# Work to be completed
Can you reproduce the data below with "AVG Salary" changed to "Average Salary", leaving everything else untouched and leaving out the pictures?
━━ Source information
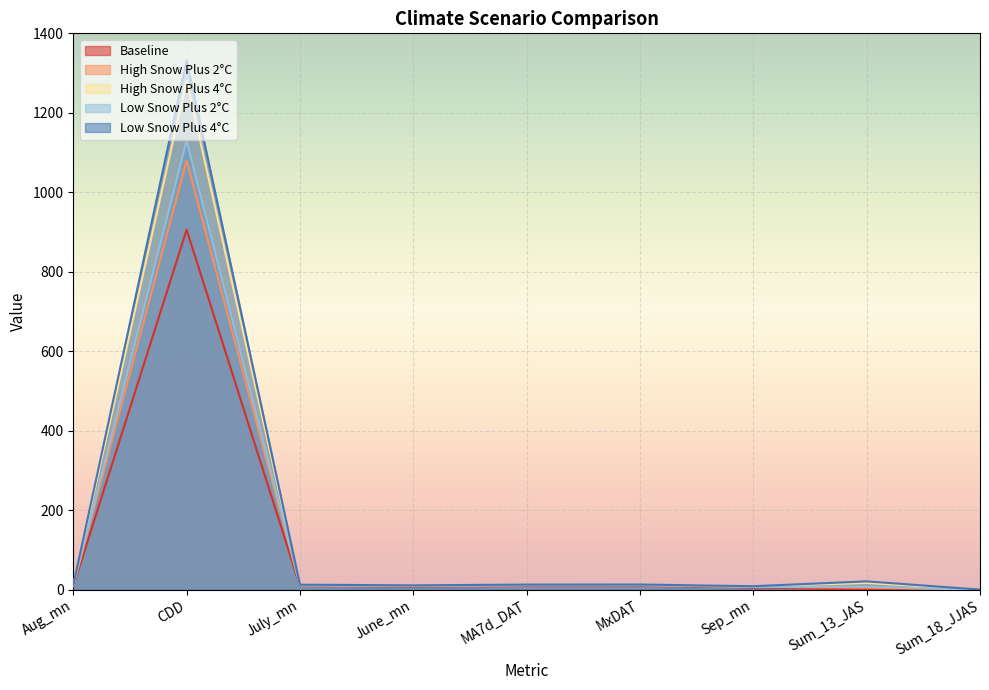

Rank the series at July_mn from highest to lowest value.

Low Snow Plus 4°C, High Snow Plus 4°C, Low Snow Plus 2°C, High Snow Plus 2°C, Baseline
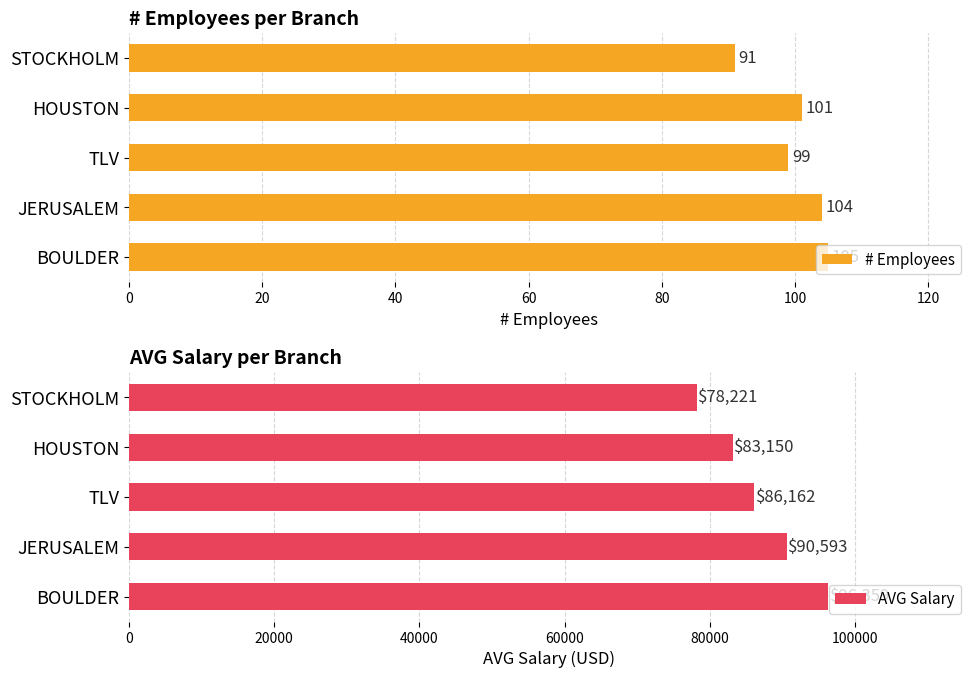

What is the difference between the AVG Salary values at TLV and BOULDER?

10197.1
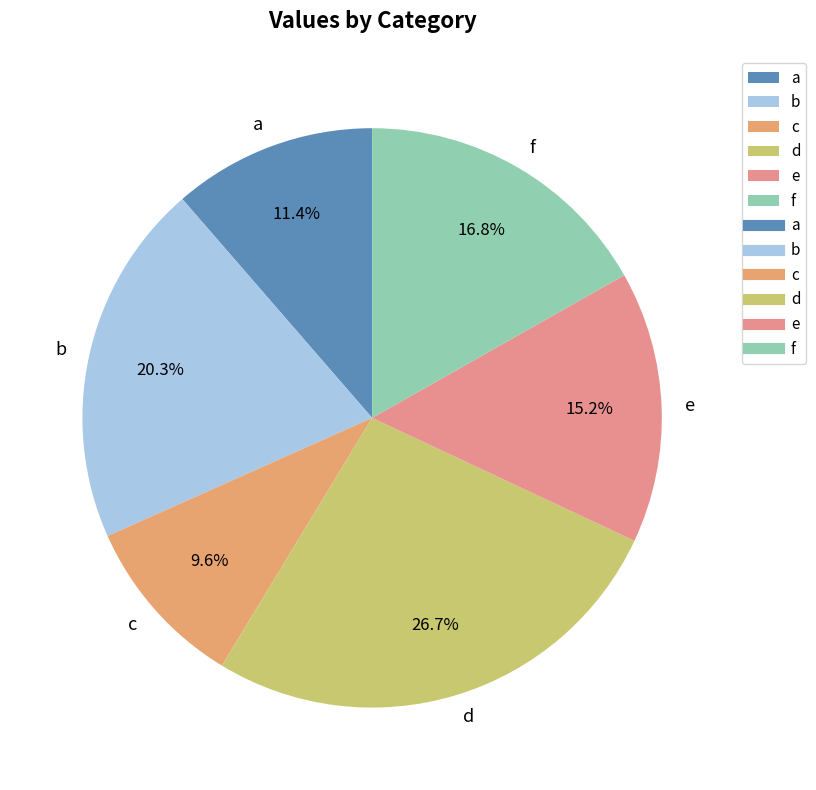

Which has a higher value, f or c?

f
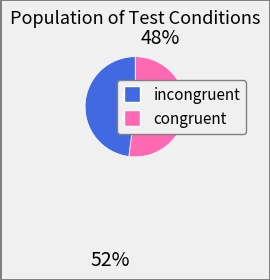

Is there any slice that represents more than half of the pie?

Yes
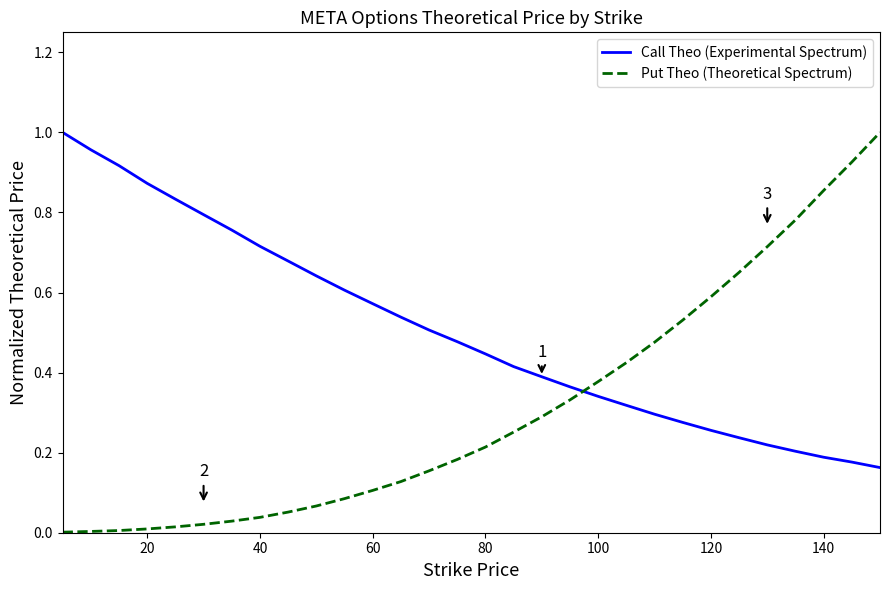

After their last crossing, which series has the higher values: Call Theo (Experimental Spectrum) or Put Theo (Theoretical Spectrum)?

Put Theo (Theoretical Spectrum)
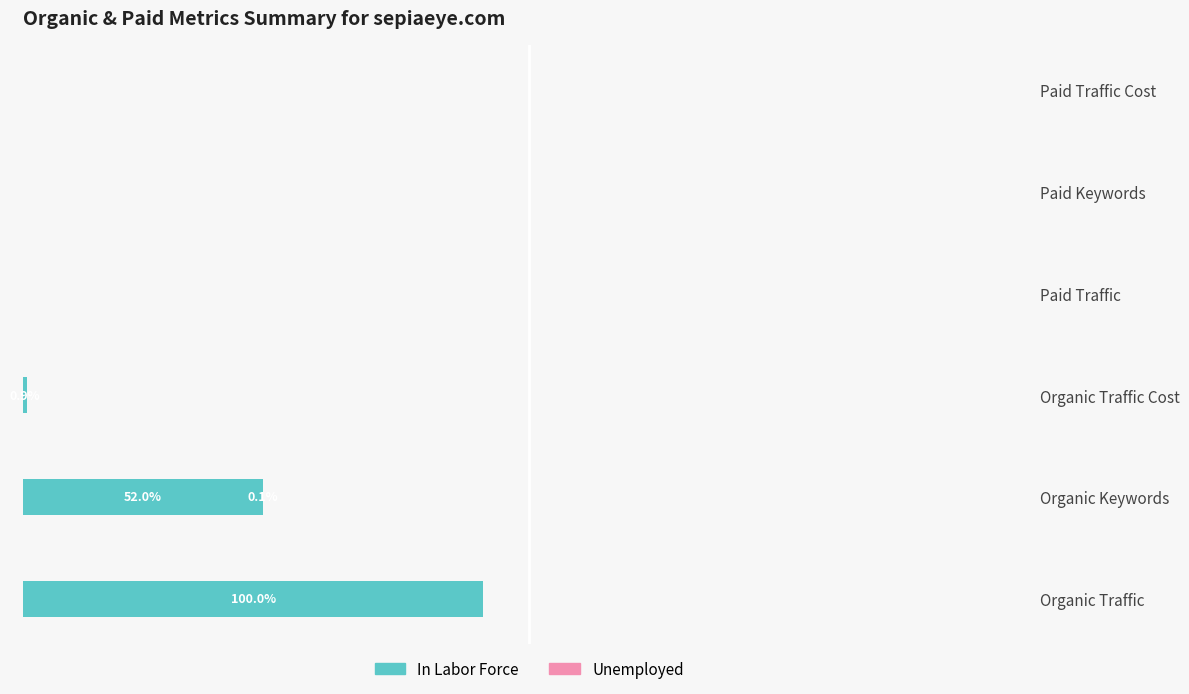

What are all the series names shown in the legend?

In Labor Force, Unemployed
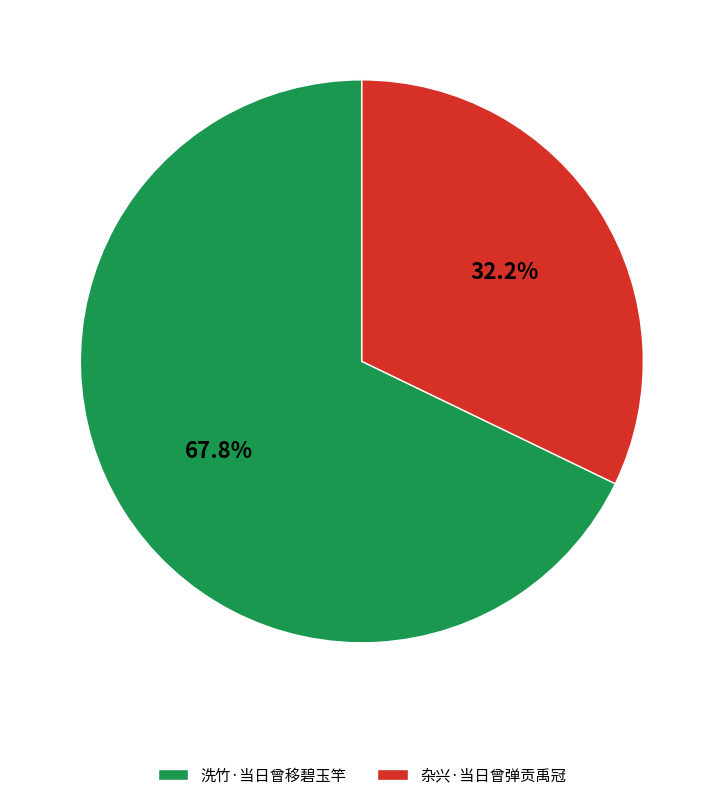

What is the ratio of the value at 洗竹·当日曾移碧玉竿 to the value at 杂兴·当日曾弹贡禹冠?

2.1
━━━━
# Solution to this task
Rank the series at July_mn from highest to lowest value.

Low Snow Plus 4°C, High Snow Plus 4°C, Low Snow Plus 2°C, High Snow Plus 2°C, Baseline

What is the difference between the Average Salary values at TLV and BOULDER?

10197.1

Which has a higher value, f or c?

f

Is there any slice that represents more than half of the pie?

Yes

After their last crossing, which series has the higher values: Call Theo (Experimental Spectrum) or Put Theo (Theoretical Spectrum)?

Put Theo (Theoretical Spectrum)

What are all the series names shown in the legend?

In Labor Force, Unemployed

What is the ratio of the value at 洗竹·当日曾移碧玉竿 to the value at 杂兴·当日曾弹贡禹冠?

2.1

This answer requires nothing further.